W ciągu dnia budynki oświetla dynamiczne światło dzienne. Pojawiają się świałocienie, odbicia, budowle zyskują charakter. Nocą tego nie ma. Wtedy światło naturalne musi zostać zastąpione światłem sztucznym, by wydobyć te szczegóły architektoniczne, które inaczej utonęłyby w mroku.
Oświetlenie kształtuje nastrój, poprawia poczucie bezpieczeństwa, pozwala lepiej orientować się w przestrzeni.

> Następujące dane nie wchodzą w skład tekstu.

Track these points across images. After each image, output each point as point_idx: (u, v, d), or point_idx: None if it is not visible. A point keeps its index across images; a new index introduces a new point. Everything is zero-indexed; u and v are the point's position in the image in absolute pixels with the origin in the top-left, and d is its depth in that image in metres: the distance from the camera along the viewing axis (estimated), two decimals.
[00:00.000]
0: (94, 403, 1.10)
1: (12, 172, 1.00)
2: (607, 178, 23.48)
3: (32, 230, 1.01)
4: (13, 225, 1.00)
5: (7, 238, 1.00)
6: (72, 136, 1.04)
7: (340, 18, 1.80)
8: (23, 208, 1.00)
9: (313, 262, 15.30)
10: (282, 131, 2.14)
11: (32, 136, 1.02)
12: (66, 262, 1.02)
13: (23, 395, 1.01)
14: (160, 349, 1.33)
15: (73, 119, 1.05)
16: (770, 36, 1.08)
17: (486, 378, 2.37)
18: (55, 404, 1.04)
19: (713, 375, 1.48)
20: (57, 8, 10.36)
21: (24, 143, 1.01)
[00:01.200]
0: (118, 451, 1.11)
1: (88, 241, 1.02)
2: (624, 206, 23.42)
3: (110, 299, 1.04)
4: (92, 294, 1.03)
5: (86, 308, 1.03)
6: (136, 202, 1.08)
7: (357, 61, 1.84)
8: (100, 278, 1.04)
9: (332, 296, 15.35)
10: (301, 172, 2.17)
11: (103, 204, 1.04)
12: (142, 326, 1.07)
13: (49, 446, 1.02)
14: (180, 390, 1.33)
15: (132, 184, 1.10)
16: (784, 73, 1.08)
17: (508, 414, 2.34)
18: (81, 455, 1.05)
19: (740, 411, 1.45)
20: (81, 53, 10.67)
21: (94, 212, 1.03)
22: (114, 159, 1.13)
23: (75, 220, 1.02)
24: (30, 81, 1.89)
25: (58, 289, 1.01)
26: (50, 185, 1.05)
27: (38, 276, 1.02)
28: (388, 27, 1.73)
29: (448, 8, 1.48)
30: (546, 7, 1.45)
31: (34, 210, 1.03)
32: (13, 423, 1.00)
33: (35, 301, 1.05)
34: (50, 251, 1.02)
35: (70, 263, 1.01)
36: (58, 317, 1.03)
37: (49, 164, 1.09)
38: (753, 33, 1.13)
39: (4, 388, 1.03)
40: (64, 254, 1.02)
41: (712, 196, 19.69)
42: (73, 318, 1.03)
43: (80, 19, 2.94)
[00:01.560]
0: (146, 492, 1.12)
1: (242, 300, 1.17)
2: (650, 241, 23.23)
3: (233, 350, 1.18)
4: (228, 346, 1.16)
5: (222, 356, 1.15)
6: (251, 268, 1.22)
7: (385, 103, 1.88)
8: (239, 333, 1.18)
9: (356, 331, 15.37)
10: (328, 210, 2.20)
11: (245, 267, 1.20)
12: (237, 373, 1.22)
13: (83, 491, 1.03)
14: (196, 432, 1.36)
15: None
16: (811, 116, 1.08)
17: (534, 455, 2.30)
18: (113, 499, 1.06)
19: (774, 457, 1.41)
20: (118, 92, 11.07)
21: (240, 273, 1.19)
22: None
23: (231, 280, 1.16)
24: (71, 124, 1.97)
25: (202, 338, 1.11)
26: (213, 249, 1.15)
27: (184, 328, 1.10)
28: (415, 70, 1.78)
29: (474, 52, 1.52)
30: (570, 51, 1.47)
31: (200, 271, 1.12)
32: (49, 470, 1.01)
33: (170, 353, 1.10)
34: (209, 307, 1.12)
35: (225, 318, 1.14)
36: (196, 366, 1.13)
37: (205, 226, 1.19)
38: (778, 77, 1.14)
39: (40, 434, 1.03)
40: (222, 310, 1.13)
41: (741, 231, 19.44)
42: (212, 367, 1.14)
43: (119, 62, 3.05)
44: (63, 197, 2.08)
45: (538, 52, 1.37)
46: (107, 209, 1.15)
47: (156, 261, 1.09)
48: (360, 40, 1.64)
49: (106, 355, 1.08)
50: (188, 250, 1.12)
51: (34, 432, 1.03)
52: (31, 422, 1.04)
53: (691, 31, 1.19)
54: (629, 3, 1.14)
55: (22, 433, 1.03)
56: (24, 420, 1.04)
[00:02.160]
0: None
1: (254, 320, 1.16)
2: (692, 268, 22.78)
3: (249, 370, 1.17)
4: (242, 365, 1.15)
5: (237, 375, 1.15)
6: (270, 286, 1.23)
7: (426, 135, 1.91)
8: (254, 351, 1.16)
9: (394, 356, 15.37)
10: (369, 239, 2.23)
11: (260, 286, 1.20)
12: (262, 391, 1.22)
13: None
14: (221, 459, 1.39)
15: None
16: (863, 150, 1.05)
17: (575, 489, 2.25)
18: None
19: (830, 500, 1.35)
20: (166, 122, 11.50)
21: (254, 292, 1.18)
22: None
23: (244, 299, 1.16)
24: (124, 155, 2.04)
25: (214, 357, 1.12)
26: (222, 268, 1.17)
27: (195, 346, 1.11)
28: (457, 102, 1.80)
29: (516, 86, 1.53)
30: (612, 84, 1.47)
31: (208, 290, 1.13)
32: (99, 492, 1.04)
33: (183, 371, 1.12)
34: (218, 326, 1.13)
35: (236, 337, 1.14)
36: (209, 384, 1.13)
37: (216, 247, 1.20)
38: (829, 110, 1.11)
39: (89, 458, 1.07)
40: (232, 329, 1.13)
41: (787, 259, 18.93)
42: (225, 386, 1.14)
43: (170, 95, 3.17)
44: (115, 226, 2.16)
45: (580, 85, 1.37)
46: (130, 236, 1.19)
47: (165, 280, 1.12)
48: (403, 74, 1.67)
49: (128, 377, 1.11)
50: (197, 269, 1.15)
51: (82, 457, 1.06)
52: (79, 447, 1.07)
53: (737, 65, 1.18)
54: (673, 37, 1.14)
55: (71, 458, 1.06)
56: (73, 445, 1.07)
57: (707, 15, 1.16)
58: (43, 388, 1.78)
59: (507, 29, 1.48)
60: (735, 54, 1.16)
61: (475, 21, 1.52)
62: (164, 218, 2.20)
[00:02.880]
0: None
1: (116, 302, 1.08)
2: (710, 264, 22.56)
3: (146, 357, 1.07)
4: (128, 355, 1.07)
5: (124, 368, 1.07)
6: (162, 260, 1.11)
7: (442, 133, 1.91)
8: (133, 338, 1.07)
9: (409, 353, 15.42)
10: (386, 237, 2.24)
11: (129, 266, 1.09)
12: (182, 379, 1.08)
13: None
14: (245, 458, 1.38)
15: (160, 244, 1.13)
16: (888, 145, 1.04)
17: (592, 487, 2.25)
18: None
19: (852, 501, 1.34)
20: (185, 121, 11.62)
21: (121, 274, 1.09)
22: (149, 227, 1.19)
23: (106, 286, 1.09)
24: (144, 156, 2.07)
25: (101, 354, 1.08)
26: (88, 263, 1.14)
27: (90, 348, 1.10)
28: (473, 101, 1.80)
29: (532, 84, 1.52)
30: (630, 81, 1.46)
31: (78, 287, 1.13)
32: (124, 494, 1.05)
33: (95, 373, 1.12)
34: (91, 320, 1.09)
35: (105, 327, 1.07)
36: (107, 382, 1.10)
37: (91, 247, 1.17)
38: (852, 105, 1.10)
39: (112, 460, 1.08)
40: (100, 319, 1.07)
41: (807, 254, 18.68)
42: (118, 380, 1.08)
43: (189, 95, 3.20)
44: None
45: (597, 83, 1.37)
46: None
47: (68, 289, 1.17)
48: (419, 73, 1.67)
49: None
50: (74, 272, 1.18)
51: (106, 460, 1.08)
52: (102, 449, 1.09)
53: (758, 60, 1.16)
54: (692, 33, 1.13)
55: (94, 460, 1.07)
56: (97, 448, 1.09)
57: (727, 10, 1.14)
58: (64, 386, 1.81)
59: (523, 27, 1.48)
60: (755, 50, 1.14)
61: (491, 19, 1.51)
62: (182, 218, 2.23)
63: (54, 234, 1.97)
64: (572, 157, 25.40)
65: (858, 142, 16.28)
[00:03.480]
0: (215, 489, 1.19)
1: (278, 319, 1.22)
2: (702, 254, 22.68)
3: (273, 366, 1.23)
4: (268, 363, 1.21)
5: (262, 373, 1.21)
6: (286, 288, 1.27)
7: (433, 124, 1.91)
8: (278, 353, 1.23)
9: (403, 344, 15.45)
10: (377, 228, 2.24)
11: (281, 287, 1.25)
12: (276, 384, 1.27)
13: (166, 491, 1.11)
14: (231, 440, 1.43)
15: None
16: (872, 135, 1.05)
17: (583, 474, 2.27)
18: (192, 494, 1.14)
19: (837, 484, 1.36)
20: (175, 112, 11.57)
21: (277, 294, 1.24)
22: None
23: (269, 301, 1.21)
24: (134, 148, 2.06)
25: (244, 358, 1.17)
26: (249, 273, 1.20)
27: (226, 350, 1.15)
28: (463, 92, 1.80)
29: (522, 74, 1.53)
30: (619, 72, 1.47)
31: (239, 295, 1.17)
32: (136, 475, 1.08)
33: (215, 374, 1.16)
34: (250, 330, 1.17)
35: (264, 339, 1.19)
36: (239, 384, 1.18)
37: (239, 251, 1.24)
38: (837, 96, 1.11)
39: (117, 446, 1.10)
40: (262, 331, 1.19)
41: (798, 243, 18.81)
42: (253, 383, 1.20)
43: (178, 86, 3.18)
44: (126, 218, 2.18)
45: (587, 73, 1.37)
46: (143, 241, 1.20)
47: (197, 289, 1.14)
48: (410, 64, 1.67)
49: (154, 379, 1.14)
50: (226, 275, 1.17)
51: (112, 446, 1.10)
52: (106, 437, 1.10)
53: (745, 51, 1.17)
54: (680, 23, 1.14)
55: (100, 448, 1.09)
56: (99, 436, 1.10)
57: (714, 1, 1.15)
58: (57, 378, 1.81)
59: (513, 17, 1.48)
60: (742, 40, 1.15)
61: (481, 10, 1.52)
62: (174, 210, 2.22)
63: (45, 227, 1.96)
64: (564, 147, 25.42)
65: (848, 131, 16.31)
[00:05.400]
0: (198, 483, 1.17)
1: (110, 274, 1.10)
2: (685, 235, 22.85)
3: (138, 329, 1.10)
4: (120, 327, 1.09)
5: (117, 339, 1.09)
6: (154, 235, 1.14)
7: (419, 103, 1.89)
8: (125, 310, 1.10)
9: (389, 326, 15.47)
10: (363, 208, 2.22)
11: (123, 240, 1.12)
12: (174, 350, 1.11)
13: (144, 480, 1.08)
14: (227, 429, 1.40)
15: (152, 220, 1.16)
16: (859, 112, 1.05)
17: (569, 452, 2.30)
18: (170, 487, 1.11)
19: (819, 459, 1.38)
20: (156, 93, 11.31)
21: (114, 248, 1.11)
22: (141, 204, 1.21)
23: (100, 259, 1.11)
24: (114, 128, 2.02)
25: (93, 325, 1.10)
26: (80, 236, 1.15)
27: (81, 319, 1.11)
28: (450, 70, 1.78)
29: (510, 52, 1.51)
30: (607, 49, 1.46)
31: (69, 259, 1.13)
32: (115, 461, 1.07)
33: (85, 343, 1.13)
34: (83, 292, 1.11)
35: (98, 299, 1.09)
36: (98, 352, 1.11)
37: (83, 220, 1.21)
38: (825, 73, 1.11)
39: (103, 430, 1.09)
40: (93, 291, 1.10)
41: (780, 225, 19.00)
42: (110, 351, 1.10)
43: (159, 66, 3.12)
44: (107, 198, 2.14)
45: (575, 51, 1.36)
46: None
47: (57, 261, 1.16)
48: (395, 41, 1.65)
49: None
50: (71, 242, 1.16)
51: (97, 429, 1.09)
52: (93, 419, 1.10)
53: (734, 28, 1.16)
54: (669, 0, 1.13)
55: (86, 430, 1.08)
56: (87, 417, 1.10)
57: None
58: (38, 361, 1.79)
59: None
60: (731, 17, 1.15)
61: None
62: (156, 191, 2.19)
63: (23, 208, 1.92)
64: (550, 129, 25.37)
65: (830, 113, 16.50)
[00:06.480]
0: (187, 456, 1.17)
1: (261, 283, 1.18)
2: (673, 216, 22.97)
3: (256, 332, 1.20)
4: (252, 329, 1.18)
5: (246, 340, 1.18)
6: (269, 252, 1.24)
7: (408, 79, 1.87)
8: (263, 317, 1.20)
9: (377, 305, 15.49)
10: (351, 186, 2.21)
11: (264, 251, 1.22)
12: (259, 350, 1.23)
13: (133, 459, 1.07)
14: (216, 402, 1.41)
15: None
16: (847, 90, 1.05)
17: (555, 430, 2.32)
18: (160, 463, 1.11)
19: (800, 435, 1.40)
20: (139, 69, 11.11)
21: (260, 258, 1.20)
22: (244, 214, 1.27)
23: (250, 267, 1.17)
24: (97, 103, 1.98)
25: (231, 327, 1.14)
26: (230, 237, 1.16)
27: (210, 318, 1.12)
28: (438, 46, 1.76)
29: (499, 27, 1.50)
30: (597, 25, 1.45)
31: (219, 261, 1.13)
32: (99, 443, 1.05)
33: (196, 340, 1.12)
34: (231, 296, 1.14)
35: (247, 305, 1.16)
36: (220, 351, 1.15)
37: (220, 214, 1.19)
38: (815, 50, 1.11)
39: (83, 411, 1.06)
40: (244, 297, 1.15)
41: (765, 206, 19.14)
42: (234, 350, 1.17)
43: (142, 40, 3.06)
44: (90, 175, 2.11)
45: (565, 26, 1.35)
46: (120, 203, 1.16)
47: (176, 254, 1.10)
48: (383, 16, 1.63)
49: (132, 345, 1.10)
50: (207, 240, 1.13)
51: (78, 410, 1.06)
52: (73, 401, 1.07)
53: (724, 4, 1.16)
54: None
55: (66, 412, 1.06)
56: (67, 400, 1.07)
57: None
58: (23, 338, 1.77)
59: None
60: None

Lepiej czujemy się w przestrzeni oświetlonej delikatnie, punktowo, niż w takiej, gdzie dominują mocne kontrasty.
Ostatnio pokazywałam na blogu nadmorskie zdjęcia (przy takiej pogodzie z wielką przyjemnością do nich wracam, tak jak do zdjęć z Chorwacji, o których sobie niedawno przypomniałam), a tym razem - Gdańsk nocą. To nie pierwsze tego typu wpis na blogu, bo podczas poprzedniej wizyty również zachwycił mnie nastrój nocnego Gdańska.
Woda w mieście ma ogromne znaczenie, a nocą spokojna tafla pełni rolę wielkiego zwierciadła, które zwielokrotnia światło.
Poniższe zdjęcie doskonale pokazuje, że w niewielkiej odległości od siebie funkcjonują różne rodzaje oświetlenia (latarnie, podświetlenie elewacji, kolorowe światełka, ledowe węże świetlne), które różnią się funkcją, intensywnością i barwą. Brakuje mi tu jeszcze jakiegoś prawdziwego neonu!
A tu na fortyfikacje, w których mieści się Centrum Hewelianum.
Ale nie można zapomnieć o jednym. To, że w mieście nocą czujemy się lepiej i bezpieczniej, co zapewnia nam odpowiednia dawka światła, sprawia też, że tracimy coś bardzo wyjątkowego. Rozgwieżdżone niebo. Zanieczyszczenie światłem to niestety coraz powszechniejsze zjawisko. I kończy się to tak, że podczas wyjazdu za miasto nie możemy uwierzyć, ile gwiazd jest tak naprawdę na niebie.